BienenfresserEuropean Bee-eater (Merops apiaster) lead a short, eventful life in Germany. The iridescent birds only arrive in our latitudes in the second half of May, and in August they migrate back to the south. In between, they have just enough time to raise their young and prepare them for the long way to the winter quarters. It is important to cross the Sahara or the Arabian Peninsula, as the Bee-eaters winter in the dry areas of East and West Africa. Some of them are even drawn down to South Africa.

The colorful European Bee-eater are a very popular and grateful photo motif. Quite a few nature photographers take a long trip to southern Europe to get European Bee-eaters in front of the lens.

In southern Europe, the colorful birds are quite common due to favorable breeding conditions. My first pictures of European Bee-eaters were also made in Spain, in Trujillo in the Extremadura. The closest densely populated areas from Germany, on the other hand, are in the east, in the Hungarian lowlands. Further pictures of Bee-eaters were taken in the Hungarian Kiskunsági National Park. In the meantime, however, I am no longer dependent on longer trips. In recent years, the stock near my home, the Upper Rhine Valley, has increased significantly. Small and richly structured, climate-friendly landscapes with a diverse insect world are among his preferred habitats here. In steep loess or sand walls, the bird also finds ideal conditions for breeding and raising its young. The later brood area is thoroughly inspected beforehand. In addition to the bee-eater, numerous other interesting bird species can be found in the Rheingau and in the Palatinate such as the European Turtle-Dove (Streptopelia turtur), the Eurasian Hoopoe (Upupa epops) or the Eurasian Wryneck (Jynx torquilla).

The tube is aligned so that the bird can look out of the nest chamber into the open. The main problem that the Bee-eater is struggling with in this country is that they do not use caves once they have been used. Small sand pits, hollow paths or break-off edges are “used up” so quickly, and the local occurrence of the European Bee-eatercan quickly go out as soon as there are no opportunities to create new breeding caves. Larger, natural cliffs or loess walls are, however, less available year after year. Stabilizing the Bee-eater populations in the country would therefore be one more reason not to fill abandoned sand ditches with garbage or water.

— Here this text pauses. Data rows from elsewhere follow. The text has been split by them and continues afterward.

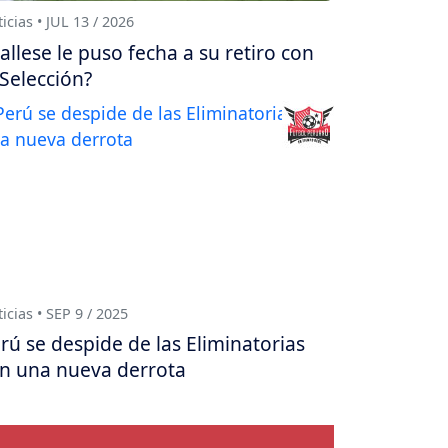
icias • JUL 13 / 2026
allese le puso fecha a su retiro con
 Selección?
icias • SEP 9 / 2025
rú se despide de las Eliminatorias
n una nueva derrota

Some time after returning from the winter quarters, in early June, the male European Bee-eater goes on a bridal show. The Bee-eater male uses its hunting skills to woo the female. The male performs elegant movements and brings her prey as a gift. It courts the female and offers him food as a bridal gift. The copulations can extend until the last egg is layed. The couple then start building the breeding tube together. They dig the narrow tube on steep slopes of loess, clay or solidified sand, which ends up in a brood chamber after up to two meters. The couple excavates five to seven kilograms of material out of the cave. If the two birds are unlucky and encounter a solid obstacle, they start their work again at another site. The birds dig through the soil for a week or two. Due to the strenuous digging work, their beaks have often become a little shorter. But the length of the beak grows back quickly.

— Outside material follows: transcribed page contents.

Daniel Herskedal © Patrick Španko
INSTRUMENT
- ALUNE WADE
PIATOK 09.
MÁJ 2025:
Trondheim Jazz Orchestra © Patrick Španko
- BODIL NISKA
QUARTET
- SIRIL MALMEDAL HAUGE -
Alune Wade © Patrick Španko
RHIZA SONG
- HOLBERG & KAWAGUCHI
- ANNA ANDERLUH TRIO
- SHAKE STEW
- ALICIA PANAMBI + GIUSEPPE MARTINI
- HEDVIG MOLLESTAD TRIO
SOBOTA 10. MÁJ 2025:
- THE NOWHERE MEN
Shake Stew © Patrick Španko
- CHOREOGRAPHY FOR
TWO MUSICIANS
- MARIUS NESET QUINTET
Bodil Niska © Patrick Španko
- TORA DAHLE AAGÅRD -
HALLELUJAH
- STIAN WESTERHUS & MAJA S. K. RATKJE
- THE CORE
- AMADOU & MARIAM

Five to seven young hatch at the end of June. After the young hatch, there are often male nannies ready to help the stressed-out parents stuff their hungry beaks. It is believed that these godparents are one year old males who still live as singles. The stuffy climate in the cave is obviously good for the boy. After about twelve days, they crawl around the cave independently and reach the cave entrance. They now appear again and again at the cave entrance for feeding. They have to stand in line as there is only space for one in the narrow tube. When a cub is stuffed, it resigns and it is the turn of the next. If one does not want to withdraw, the foremost is plucked by the hungry siblings on the tail feathers to make room for a change of place. The insect’s indigestible chitin shells are spewed out and finally form a centimeter thick layer in the brood chamber.

After some time, the young venture outside for the first time. They have now  a maximum of three weeks to acquire the necessary flying skills.

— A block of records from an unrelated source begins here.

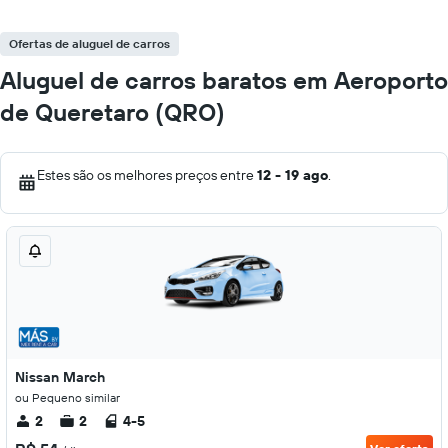
Ofertas de aluguel de carros
Aluguel de carros baratos em Aeroporto
de Queretaro (QRO)
Estes são os melhores preços entre
12 - 19 ago
.
Nissan March
ou Pequeno similar
2
2
4-5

In order to meet the growing demand for top images of the rarer species of Palaearctic has specifically made trips to remote places. Additionally every chance is used, if a rare bird is around the homeground. This to do everything to ensure excellent photos of the Birds of the Western Palearctic . The yield of pictures also of rare Western Palaearctic birds is very good. There are other nice images of birds, that you will find behind the tab “Picture Shop“. Just give a notice if you need a picture of a bird which is not online.